-- Opening Marker --

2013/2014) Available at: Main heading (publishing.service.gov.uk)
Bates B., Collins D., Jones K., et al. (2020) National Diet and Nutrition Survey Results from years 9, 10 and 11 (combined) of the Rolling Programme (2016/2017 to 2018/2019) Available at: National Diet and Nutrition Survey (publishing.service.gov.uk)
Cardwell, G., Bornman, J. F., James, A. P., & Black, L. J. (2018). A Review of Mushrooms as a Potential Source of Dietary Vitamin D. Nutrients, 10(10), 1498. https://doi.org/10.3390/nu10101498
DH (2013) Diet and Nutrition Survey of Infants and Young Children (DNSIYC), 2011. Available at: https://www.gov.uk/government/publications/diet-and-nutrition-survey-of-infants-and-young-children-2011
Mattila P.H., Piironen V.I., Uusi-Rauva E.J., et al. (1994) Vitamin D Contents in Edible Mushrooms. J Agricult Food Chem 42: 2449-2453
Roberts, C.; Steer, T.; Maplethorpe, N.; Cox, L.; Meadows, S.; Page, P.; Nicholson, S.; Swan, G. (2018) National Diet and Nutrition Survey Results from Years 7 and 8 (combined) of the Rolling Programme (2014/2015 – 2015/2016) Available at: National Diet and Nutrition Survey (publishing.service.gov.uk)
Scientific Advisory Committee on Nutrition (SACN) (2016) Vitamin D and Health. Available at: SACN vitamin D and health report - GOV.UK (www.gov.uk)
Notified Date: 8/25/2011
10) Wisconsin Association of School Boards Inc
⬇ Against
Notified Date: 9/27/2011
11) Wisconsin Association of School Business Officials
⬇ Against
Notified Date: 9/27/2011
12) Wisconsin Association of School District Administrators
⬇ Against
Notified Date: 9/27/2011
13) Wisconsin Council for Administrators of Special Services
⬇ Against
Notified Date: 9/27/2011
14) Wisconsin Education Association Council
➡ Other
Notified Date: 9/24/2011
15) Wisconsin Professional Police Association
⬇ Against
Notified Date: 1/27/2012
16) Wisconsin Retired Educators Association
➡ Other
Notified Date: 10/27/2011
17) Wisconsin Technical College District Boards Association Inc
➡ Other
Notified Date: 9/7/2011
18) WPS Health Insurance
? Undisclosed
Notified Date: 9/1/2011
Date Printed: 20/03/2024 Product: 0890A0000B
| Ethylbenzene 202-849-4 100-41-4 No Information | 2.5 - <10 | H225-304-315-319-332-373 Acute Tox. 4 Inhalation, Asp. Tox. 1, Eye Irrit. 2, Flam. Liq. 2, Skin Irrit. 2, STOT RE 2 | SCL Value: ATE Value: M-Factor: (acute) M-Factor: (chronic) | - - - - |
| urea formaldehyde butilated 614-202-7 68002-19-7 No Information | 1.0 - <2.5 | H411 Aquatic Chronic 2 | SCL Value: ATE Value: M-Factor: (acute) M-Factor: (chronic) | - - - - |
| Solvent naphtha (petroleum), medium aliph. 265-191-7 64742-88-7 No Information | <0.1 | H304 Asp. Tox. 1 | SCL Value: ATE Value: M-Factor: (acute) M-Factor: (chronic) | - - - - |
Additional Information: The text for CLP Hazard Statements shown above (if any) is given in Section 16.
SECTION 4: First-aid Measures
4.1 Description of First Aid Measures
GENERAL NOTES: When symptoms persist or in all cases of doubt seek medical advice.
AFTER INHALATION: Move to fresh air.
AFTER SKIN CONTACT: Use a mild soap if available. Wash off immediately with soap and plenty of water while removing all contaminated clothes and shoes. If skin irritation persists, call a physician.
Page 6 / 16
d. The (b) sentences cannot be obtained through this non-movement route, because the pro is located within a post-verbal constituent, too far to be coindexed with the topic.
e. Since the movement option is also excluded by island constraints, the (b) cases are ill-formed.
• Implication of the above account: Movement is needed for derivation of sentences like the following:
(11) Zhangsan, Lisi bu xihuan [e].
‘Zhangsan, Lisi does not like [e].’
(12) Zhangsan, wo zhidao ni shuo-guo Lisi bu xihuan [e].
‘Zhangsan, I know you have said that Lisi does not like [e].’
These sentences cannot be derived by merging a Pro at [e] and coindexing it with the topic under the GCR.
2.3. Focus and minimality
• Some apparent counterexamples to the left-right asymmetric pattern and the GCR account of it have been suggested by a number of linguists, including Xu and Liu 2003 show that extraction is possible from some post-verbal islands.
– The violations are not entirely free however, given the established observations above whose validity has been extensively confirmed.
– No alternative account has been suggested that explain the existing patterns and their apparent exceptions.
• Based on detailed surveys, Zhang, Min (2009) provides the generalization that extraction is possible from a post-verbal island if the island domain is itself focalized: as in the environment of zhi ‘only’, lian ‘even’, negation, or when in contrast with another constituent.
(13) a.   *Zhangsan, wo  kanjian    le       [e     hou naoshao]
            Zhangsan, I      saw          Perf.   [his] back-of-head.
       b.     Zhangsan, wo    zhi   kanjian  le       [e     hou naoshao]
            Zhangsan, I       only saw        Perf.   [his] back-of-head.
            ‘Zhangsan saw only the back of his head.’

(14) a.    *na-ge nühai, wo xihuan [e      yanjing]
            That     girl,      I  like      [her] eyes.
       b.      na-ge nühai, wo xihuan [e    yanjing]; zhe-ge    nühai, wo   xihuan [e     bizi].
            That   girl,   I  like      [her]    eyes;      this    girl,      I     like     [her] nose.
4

-- Closing Marker --

AIM OF THE TASK: Copy each entry above exactly, leaving nothing out.

ANSWER:
2013/2014) Available at: Main heading (publishing.service.gov.uk)
Bates B., Collins D., Jones K., et al. (2020) National Diet and Nutrition Survey Results from years 9, 10 and 11 (combined) of the Rolling Programme (2016/2017 to 2018/2019) Available at: National Diet and Nutrition Survey (publishing.service.gov.uk)
Cardwell, G., Bornman, J. F., James, A. P., & Black, L. J. (2018). A Review of Mushrooms as a Potential Source of Dietary Vitamin D. Nutrients, 10(10), 1498. https://doi.org/10.3390/nu10101498
DH (2013) Diet and Nutrition Survey of Infants and Young Children (DNSIYC), 2011. Available at: https://www.gov.uk/government/publications/diet-and-nutrition-survey-of-infants-and-young-children-2011
Mattila P.H., Piironen V.I., Uusi-Rauva E.J., et al. (1994) Vitamin D Contents in Edible Mushrooms. J Agricult Food Chem 42: 2449-2453
Roberts, C.; Steer, T.; Maplethorpe, N.; Cox, L.; Meadows, S.; Page, P.; Nicholson, S.; Swan, G. (2018) National Diet and Nutrition Survey Results from Years 7 and 8 (combined) of the Rolling Programme (2014/2015 – 2015/2016) Available at: National Diet and Nutrition Survey (publishing.service.gov.uk)
Scientific Advisory Committee on Nutrition (SACN) (2016) Vitamin D and Health. Available at: SACN vitamin D and health report - GOV.UK (www.gov.uk)
Notified Date: 8/25/2011
10) Wisconsin Association of School Boards Inc
⬇ Against
Notified Date: 9/27/2011
11) Wisconsin Association of School Business Officials
⬇ Against
Notified Date: 9/27/2011
12) Wisconsin Association of School District Administrators
⬇ Against
Notified Date: 9/27/2011
13) Wisconsin Council for Administrators of Special Services
⬇ Against
Notified Date: 9/27/2011
14) Wisconsin Education Association Council
➡ Other
Notified Date: 9/24/2011
15) Wisconsin Professional Police Association
⬇ Against
Notified Date: 1/27/2012
16) Wisconsin Retired Educators Association
➡ Other
Notified Date: 10/27/2011
17) Wisconsin Technical College District Boards Association Inc
➡ Other
Notified Date: 9/7/2011
18) WPS Health Insurance
? Undisclosed
Notified Date: 9/1/2011
Date Printed: 20/03/2024 Product: 0890A0000B
| Ethylbenzene 202-849-4 100-41-4 No Information | 2.5 - <10 | H225-304-315-319-332-373 Acute Tox. 4 Inhalation, Asp. Tox. 1, Eye Irrit. 2, Flam. Liq. 2, Skin Irrit. 2, STOT RE 2 | SCL Value: ATE Value: M-Factor: (acute) M-Factor: (chronic) | - - - - |
| urea formaldehyde butilated 614-202-7 68002-19-7 No Information | 1.0 - <2.5 | H411 Aquatic Chronic 2 | SCL Value: ATE Value: M-Factor: (acute) M-Factor: (chronic) | - - - - |
| Solvent naphtha (petroleum), medium aliph. 265-191-7 64742-88-7 No Information | <0.1 | H304 Asp. Tox. 1 | SCL Value: ATE Value: M-Factor: (acute) M-Factor: (chronic) | - - - - |
Additional Information: The text for CLP Hazard Statements shown above (if any) is given in Section 16.
SECTION 4: First-aid Measures
4.1 Description of First Aid Measures
GENERAL NOTES: When symptoms persist or in all cases of doubt seek medical advice.
AFTER INHALATION: Move to fresh air.
AFTER SKIN CONTACT: Use a mild soap if available. Wash off immediately with soap and plenty of water while removing all contaminated clothes and shoes. If skin irritation persists, call a physician.
Page 6 / 16
d. The (b) sentences cannot be obtained through this non-movement route, because the pro is located within a post-verbal constituent, too far to be coindexed with the topic.
e. Since the movement option is also excluded by island constraints, the (b) cases are ill-formed.
• Implication of the above account: Movement is needed for derivation of sentences like the following:
(11) Zhangsan, Lisi bu xihuan [e].
‘Zhangsan, Lisi does not like [e].’
(12) Zhangsan, wo zhidao ni shuo-guo Lisi bu xihuan [e].
‘Zhangsan, I know you have said that Lisi does not like [e].’
These sentences cannot be derived by merging a Pro at [e] and coindexing it with the topic under the GCR.
2.3. Focus and minimality
• Some apparent counterexamples to the left-right asymmetric pattern and the GCR account of it have been suggested by a number of linguists, including Xu and Liu 2003 show that extraction is possible from some post-verbal islands.
– The violations are not entirely free however, given the established observations above whose validity has been extensively confirmed.
– No alternative account has been suggested that explain the existing patterns and their apparent exceptions.
• Based on detailed surveys, Zhang, Min (2009) provides the generalization that extraction is possible from a post-verbal island if the island domain is itself focalized: as in the environment of zhi ‘only’, lian ‘even’, negation, or when in contrast with another constituent.
(13) a.   *Zhangsan, wo  kanjian    le       [e     hou naoshao]
            Zhangsan, I      saw          Perf.   [his] back-of-head.
       b.     Zhangsan, wo    zhi   kanjian  le       [e     hou naoshao]
            Zhangsan, I       only saw        Perf.   [his] back-of-head.
            ‘Zhangsan saw only the back of his head.’

(14) a.    *na-ge nühai, wo xihuan [e      yanjing]
            That     girl,      I  like      [her] eyes.
       b.      na-ge nühai, wo xihuan [e    yanjing]; zhe-ge    nühai, wo   xihuan [e     bizi].
            That   girl,   I  like      [her]    eyes;      this    girl,      I     like     [her] nose.
4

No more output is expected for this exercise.